* DATASET RECORDS:

-- Opening Marker --

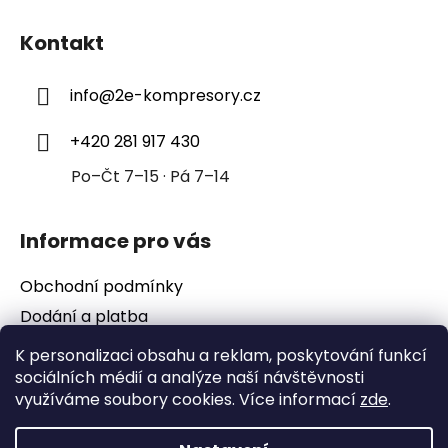
Z
á
Kontakt
p
a
info
@
2e-kompresory.cz
t
í
+420 281 917 430
Po–Čt 7–15 · Pá 7–14
Informace pro vás
Obchodní podmínky
Dodání a platba
Podmínky ochrany osobních údajů
K personalizaci obsahu a reklam, poskytování funkcí
sociálních médií a analýze naší návštěvnosti
využíváme soubory cookies. Více informací
zde
.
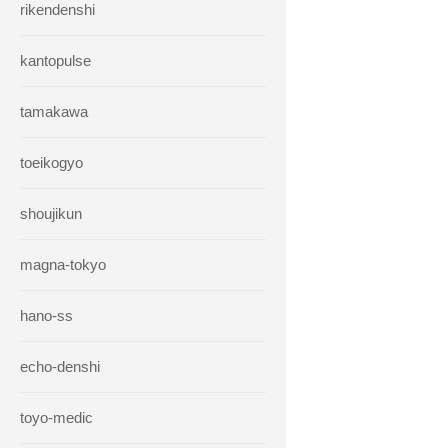
rikendenshi
kantopulse
tamakawa
toeikogyo
shoujikun
magna-tokyo
hano-ss
echo-denshi
toyo-medic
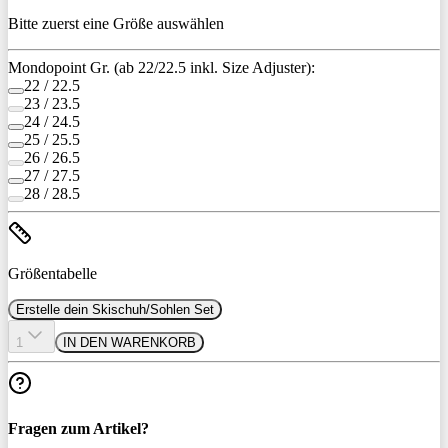
Bitte zuerst eine Größe auswählen
Mondopoint Gr. (ab 22/22.5 inkl. Size Adjuster):
22 / 22.5
23 / 23.5
24 / 24.5
25 / 25.5
26 / 26.5
27 / 27.5
28 / 28.5
Größentabelle
Erstelle dein Skischuh/Sohlen Set
1
IN DEN WARENKORB
Fragen zum Artikel?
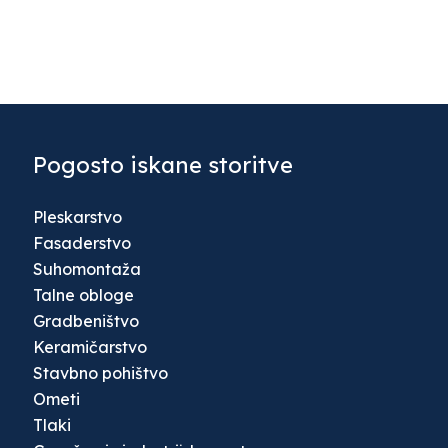
Pogosto iskane storitve
Pleskarstvo
Fasaderstvo
Suhomontaža
Talne obloge
Gradbeništvo
Keramičarstvo
Stavbno pohištvo
Ometi
Tlaki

-- Closing Marker --

* YOUR OBJECTIVE: Repeat the data exactly, without the pictures.

* THE ANSWER:
Z
á
Kontakt
p
a
info
@
2e-kompresory.cz
t
í
+420 281 917 430
Po–Čt 7–15 · Pá 7–14
Informace pro vás
Obchodní podmínky
Dodání a platba
Podmínky ochrany osobních údajů
K personalizaci obsahu a reklam, poskytování funkcí
sociálních médií a analýze naší návštěvnosti
využíváme soubory cookies. Více informací
zde
.
rikendenshi
kantopulse
tamakawa
toeikogyo
shoujikun
magna-tokyo
hano-ss
echo-denshi
toyo-medic
Bitte zuerst eine Größe auswählen
Mondopoint Gr. (ab 22/22.5 inkl. Size Adjuster):
22 / 22.5
23 / 23.5
24 / 24.5
25 / 25.5
26 / 26.5
27 / 27.5
28 / 28.5
Größentabelle
Erstelle dein Skischuh/Sohlen Set
1
IN DEN WARENKORB
Fragen zum Artikel?
Pogosto iskane storitve
Pleskarstvo
Fasaderstvo
Suhomontaža
Talne obloge
Gradbeništvo
Keramičarstvo
Stavbno pohištvo
Ometi
Tlaki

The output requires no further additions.